Supplied records Start Marker

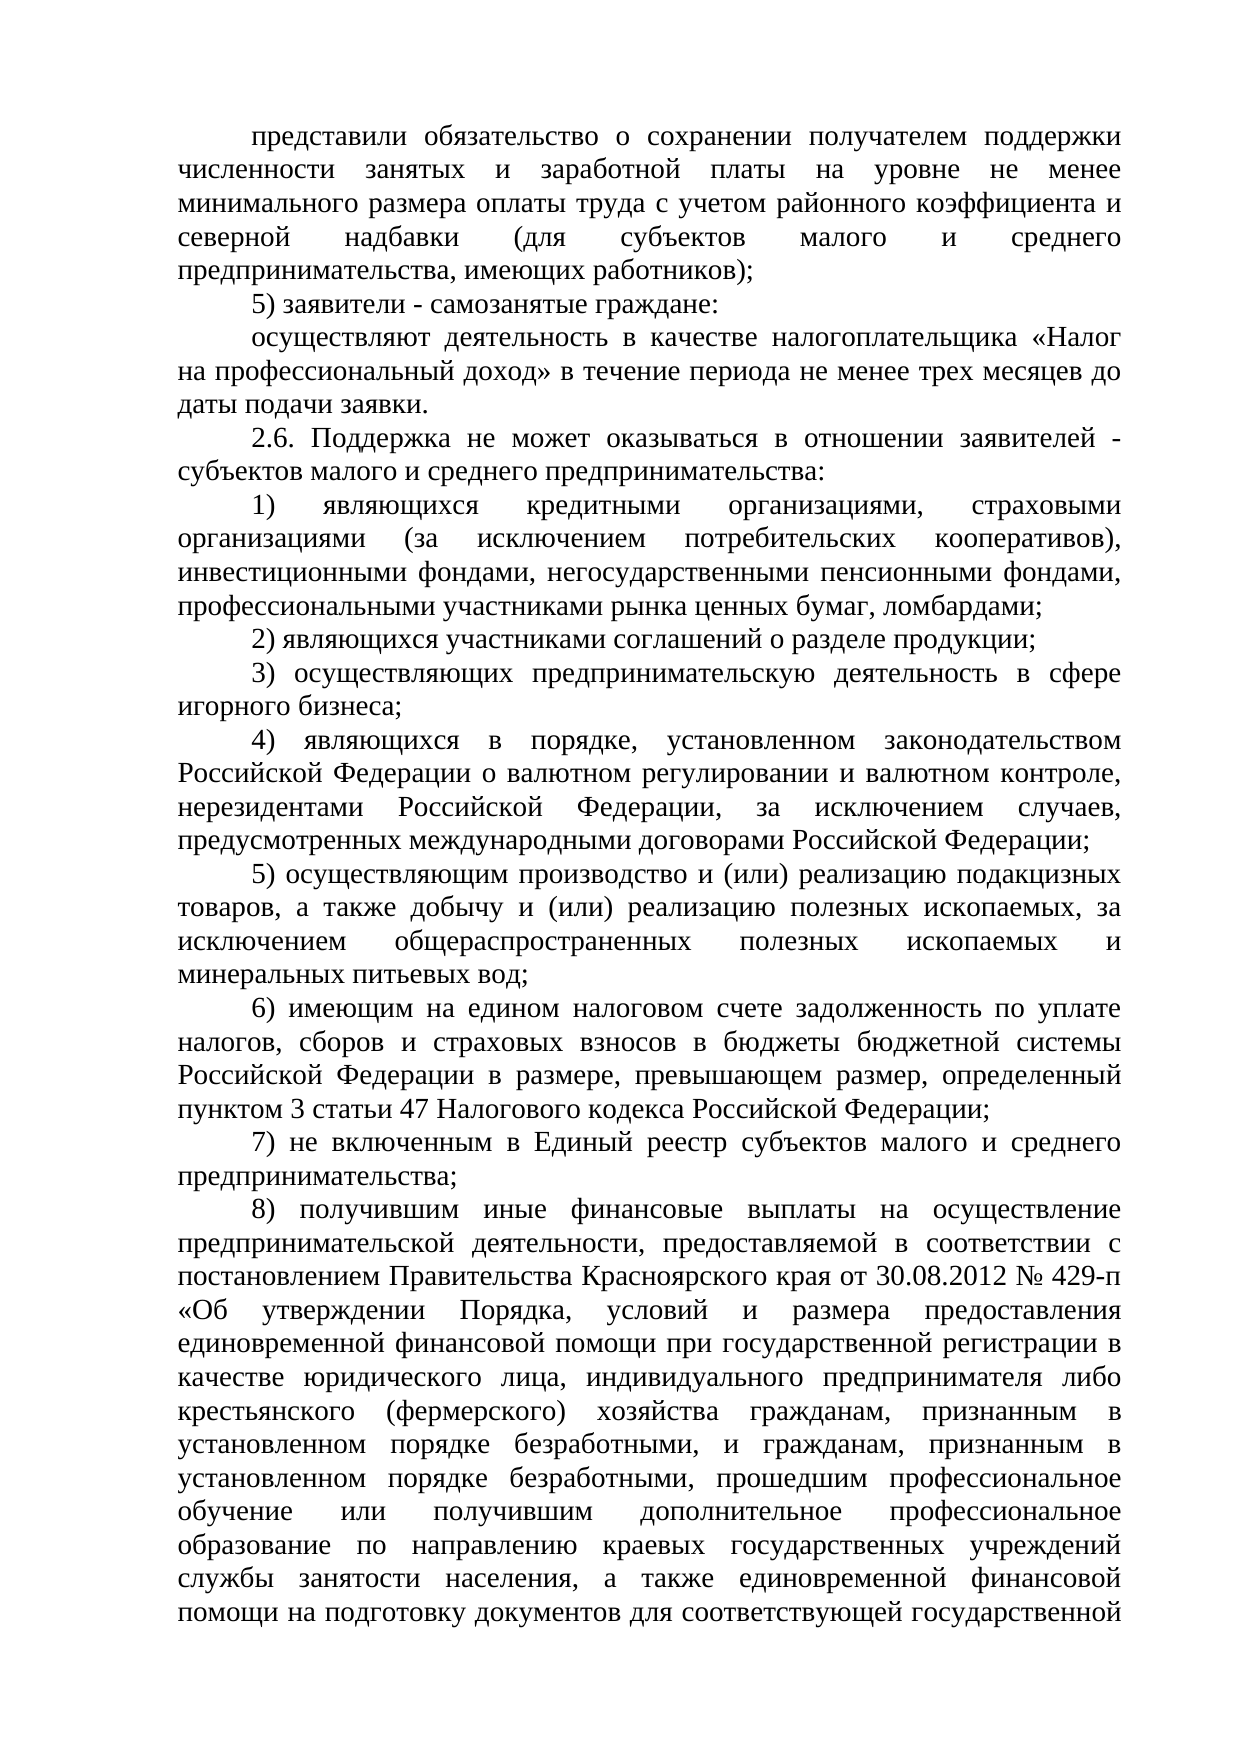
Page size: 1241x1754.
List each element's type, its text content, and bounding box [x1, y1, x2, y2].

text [177, 1191, 1122, 1627]
text 2.6. Поддержка не может оказываться в отношении заявителей - субъектов малого и среднего предпринимательства: [177, 420, 1122, 487]
text осуществляют деятельность в качестве налогоплательщика «Налог на профессиональный доход» в течение периода не менее трех месяцев до даты подачи заявки. [177, 319, 1122, 420]
text 4) являющихся в порядке, установленном законодательством Российской Федерации о валютном регулировании и валютном контроле, нерезидентами Российской Федерации, за исключением случаев, предусмотренных международными договорами Российской Федерации; [177, 722, 1122, 856]
text 2) являющихся участниками соглашений о разделе продукции; [177, 621, 1122, 655]
text 3) осуществляющих предпринимательскую деятельность в сфере игорного бизнеса; [177, 655, 1122, 722]
text 5) заявители - самозанятые граждане: [177, 286, 1122, 319]
text 7) не включенным в Единый реестр субъектов малого и среднего предпринимательства; [177, 1124, 1122, 1191]
text 6) имеющим на едином налоговом счете задолженность по уплате налогов, сборов и страховых взносов в бюджеты бюджетной системы Российской Федерации в размере, превышающем размер, определенный пунктом 3 статьи 47 Налогового кодекса Российской Федерации; [177, 990, 1122, 1124]
text представили обязательство о сохранении получателем поддержки численности занятых и заработной платы на уровне не менее минимального размера оплаты труда с учетом районного коэффициента и северной надбавки (для субъектов малого и среднего предпринимательства, имеющих работников); [177, 118, 1122, 286]
text 5) осуществляющим производство и (или) реализацию подакцизных товаров, а также добычу и (или) реализацию полезных ископаемых, за исключением общераспространенных полезных ископаемых и минеральных питьевых вод; [177, 856, 1122, 990]
text 1) являющихся кредитными организациями, страховыми организациями (за исключением потребительских кооперативов), инвестиционными фондами, негосударственными пенсионными фондами, профессиональными участниками рынка ценных бумаг, ломбардами; [177, 487, 1122, 621]
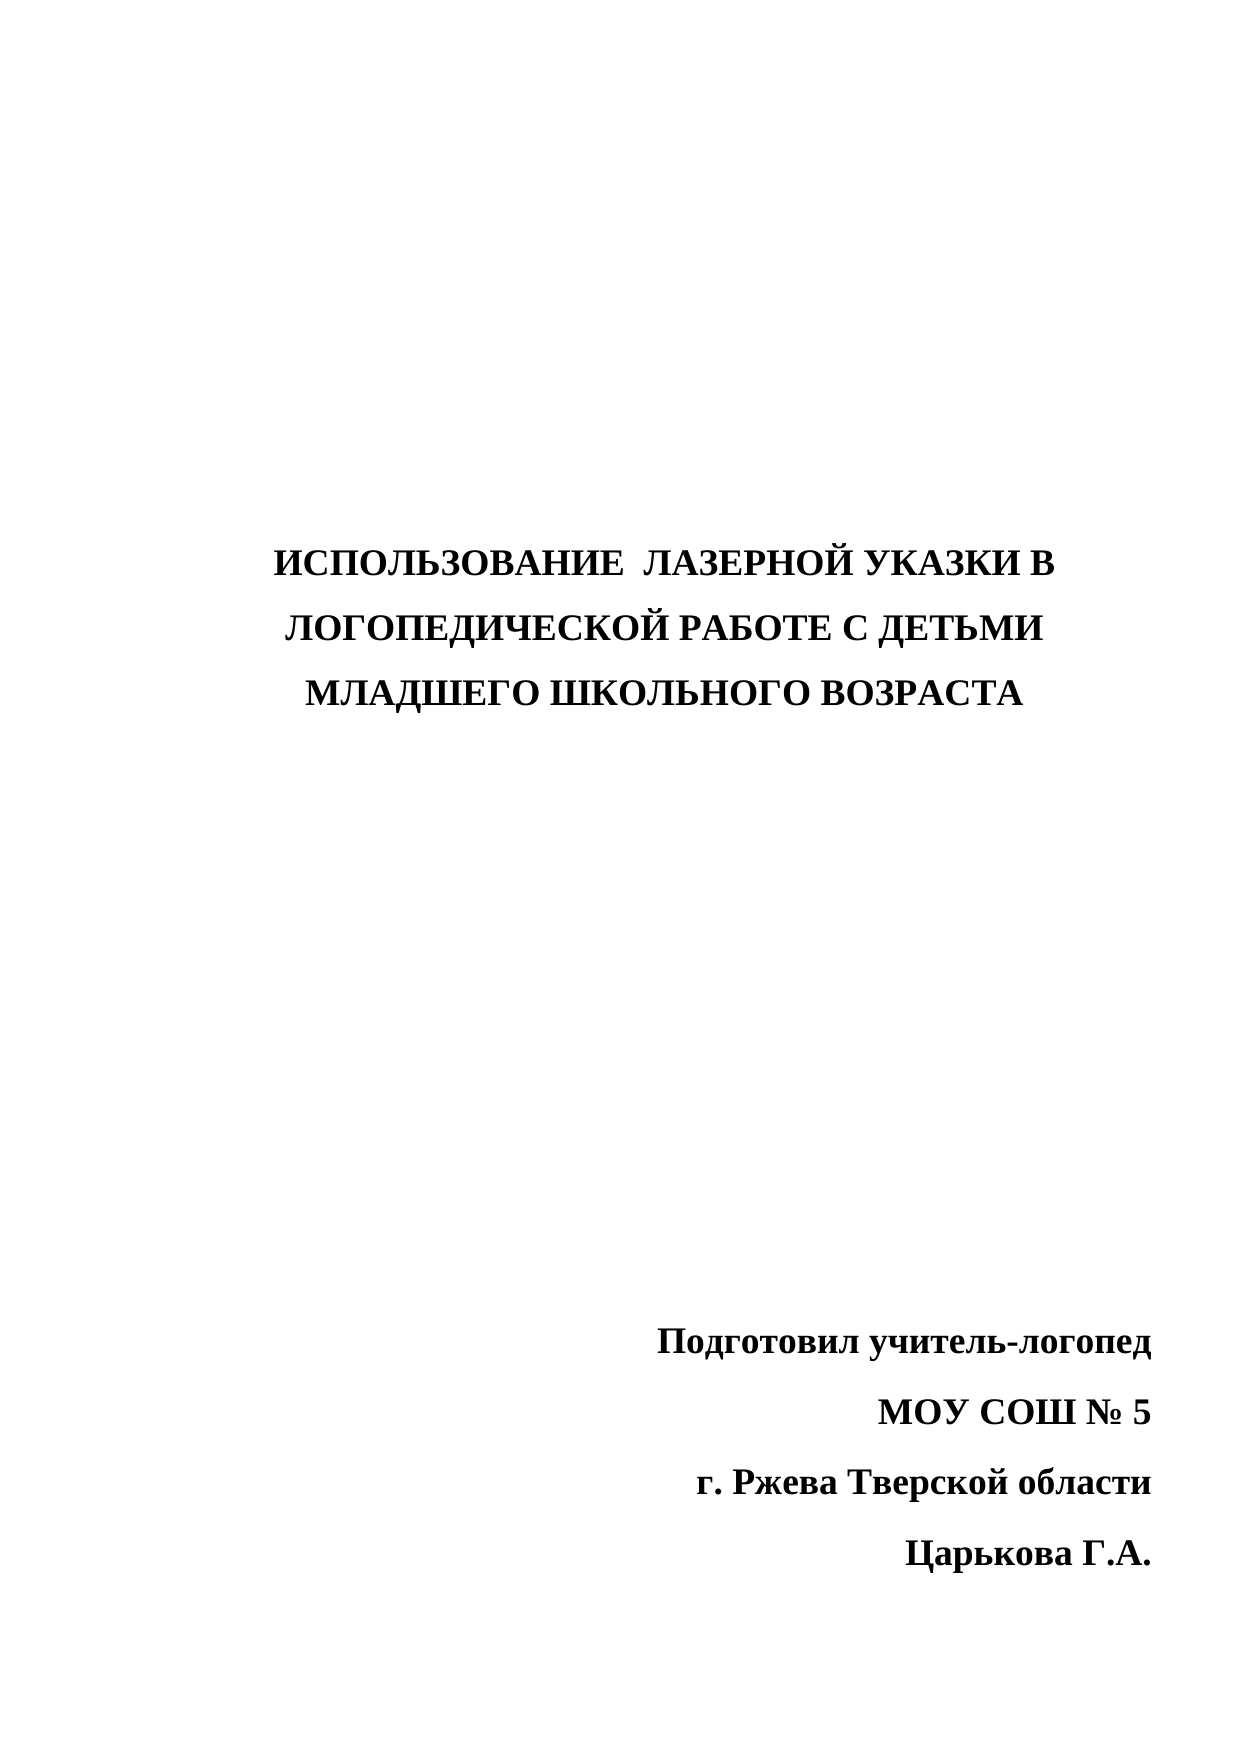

Supplied records End Marker

» **Job**: Repeat the records above exactly. Pictures do not belong in the copy.

» **The answer**:
Page size: 1241x1754.
List each element's type, its text content, and bounding box [x1, y1, x2, y2].

text [177, 1191, 1122, 1627]
text 2.6. Поддержка не может оказываться в отношении заявителей - субъектов малого и среднего предпринимательства: [177, 420, 1122, 487]
text осуществляют деятельность в качестве налогоплательщика «Налог на профессиональный доход» в течение периода не менее трех месяцев до даты подачи заявки. [177, 319, 1122, 420]
text 4) являющихся в порядке, установленном законодательством Российской Федерации о валютном регулировании и валютном контроле, нерезидентами Российской Федерации, за исключением случаев, предусмотренных международными договорами Российской Федерации; [177, 722, 1122, 856]
text 2) являющихся участниками соглашений о разделе продукции; [177, 621, 1122, 655]
text 3) осуществляющих предпринимательскую деятельность в сфере игорного бизнеса; [177, 655, 1122, 722]
text 5) заявители - самозанятые граждане: [177, 286, 1122, 319]
text 7) не включенным в Единый реестр субъектов малого и среднего предпринимательства; [177, 1124, 1122, 1191]
text 6) имеющим на едином налоговом счете задолженность по уплате налогов, сборов и страховых взносов в бюджеты бюджетной системы Российской Федерации в размере, превышающем размер, определенный пунктом 3 статьи 47 Налогового кодекса Российской Федерации; [177, 990, 1122, 1124]
text представили обязательство о сохранении получателем поддержки численности занятых и заработной платы на уровне не менее минимального размера оплаты труда с учетом районного коэффициента и северной надбавки (для субъектов малого и среднего предпринимательства, имеющих работников); [177, 118, 1122, 286]
text 5) осуществляющим производство и (или) реализацию подакцизных товаров, а также добычу и (или) реализацию полезных ископаемых, за исключением общераспространенных полезных ископаемых и минеральных питьевых вод; [177, 856, 1122, 990]
text 1) являющихся кредитными организациями, страховыми организациями (за исключением потребительских кооперативов), инвестиционными фондами, негосударственными пенсионными фондами, профессиональными участниками рынка ценных бумаг, ломбардами; [177, 487, 1122, 621]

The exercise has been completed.